Melansir Bisnis.com dari Bloomberg, Trump muncul di balkon Gedung Putih dan menyapa pendukungnya yang berkumpul di bawahnya. Ia mengatakan bahwa virus corona akan diberantas untuk selamanya dengan kekuatan ilmu pengetahuan dan pengobatan AS.

"Terima kasih atas doanya," kata Trump dari balkon Truman Gedung Putih, seperti dikutip Bloomberg.

Trump datang dengan memakai masker dan melepasnya sebelum berbicara. Sebagian besar pendukungnya terlihat mengenakan masker, namun berdiri berdekatan tanpa menunjukkan jarak sosial.

Dalam pidatonya, Trump menyinggung sejumlah topik yang biasa ia ungkapkan, termasuk kemungkinan kecurangan pemilih.

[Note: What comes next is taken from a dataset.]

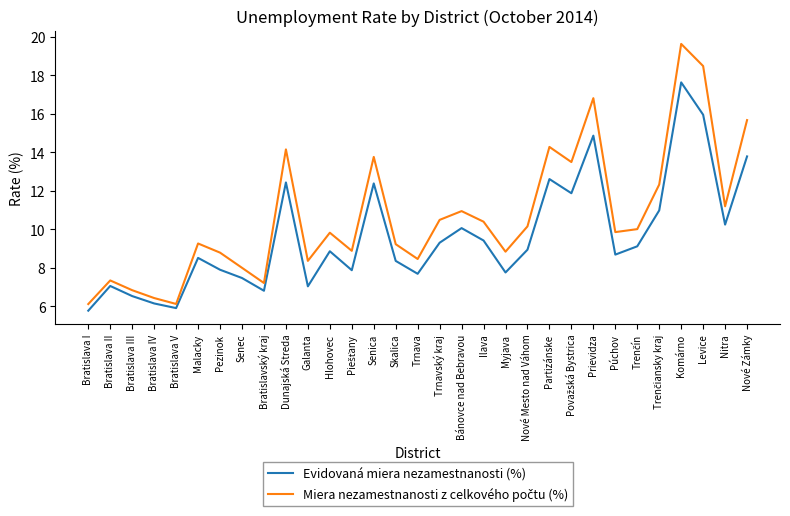

At which category is the sum across all series the highest?

Komárno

Pidato Trump berlangsung sekitar 18 menit, jauh lebih pendek dari pidato kampanye tipikal Trump.

Penampilan tersebut disebut menunjukkan bahwa presiden telah pulih dari Covid-19 dan siap untuk melanjutkan pekerjaan dan persaingan melawan calon Presiden Partai Demokrat, Joe Biden.

Namun, kemunculan trump ini tanpa dilengkapi dengan pernyataan dari tim dokternya bahwa dia telah sembuh dari virus corona. Pihak Gedung Putih pun tidak merilis pembaruan resmi mengenai kondisi kesehatan Trump sejak Kamis (8/10).

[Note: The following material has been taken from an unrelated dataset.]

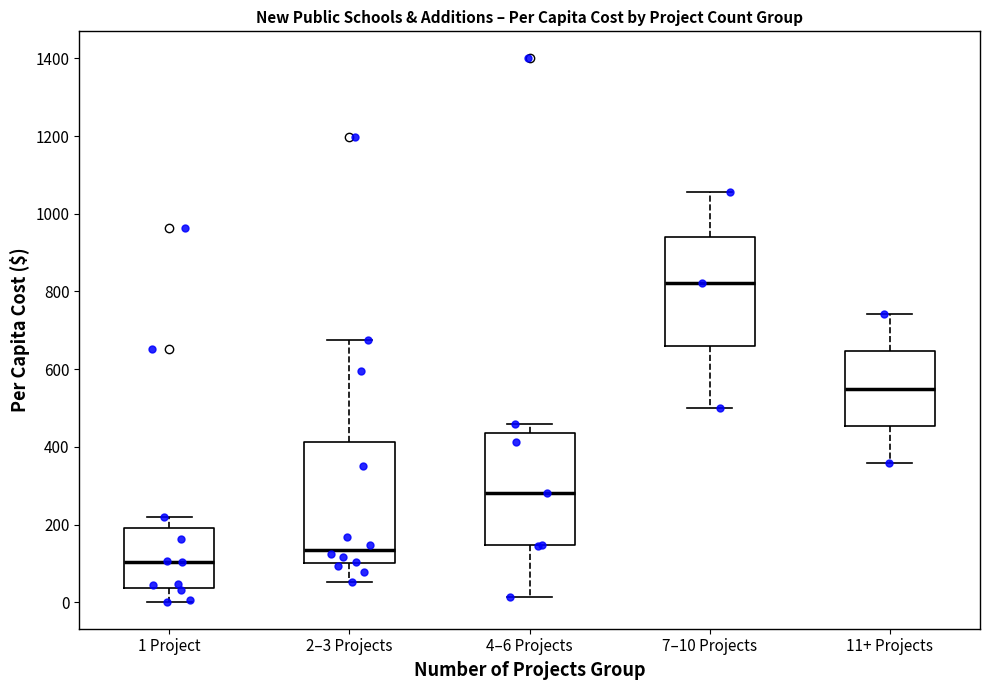

Which box is the tallest, from its lower edge to its upper edge?

2–3 Projects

Trump diperkirakan melanjutkan jadwal perjalanan kampanye yang padat pekan ini di Florida, Pennsylvania, dan Iowa. Ajudan Trump mengatakan Presiden sangat ingin kembali ke acara publik setelah pertarungannya dengan virus corona. Terlebih, posisi trump saat ini tertinggal di belakang Biden dalam jajak pendapat.

Acara tersebut Sabtu berisiko memperdalam kekhawatiran di antara para pemilih mengenai penanganan Trump terhadap pandemi yang telah menyebabkan puluhan orang di lingkaran dalam pemerintahannya terinfeksi dan lebih dari 210.000 warga AS meninggal dunia.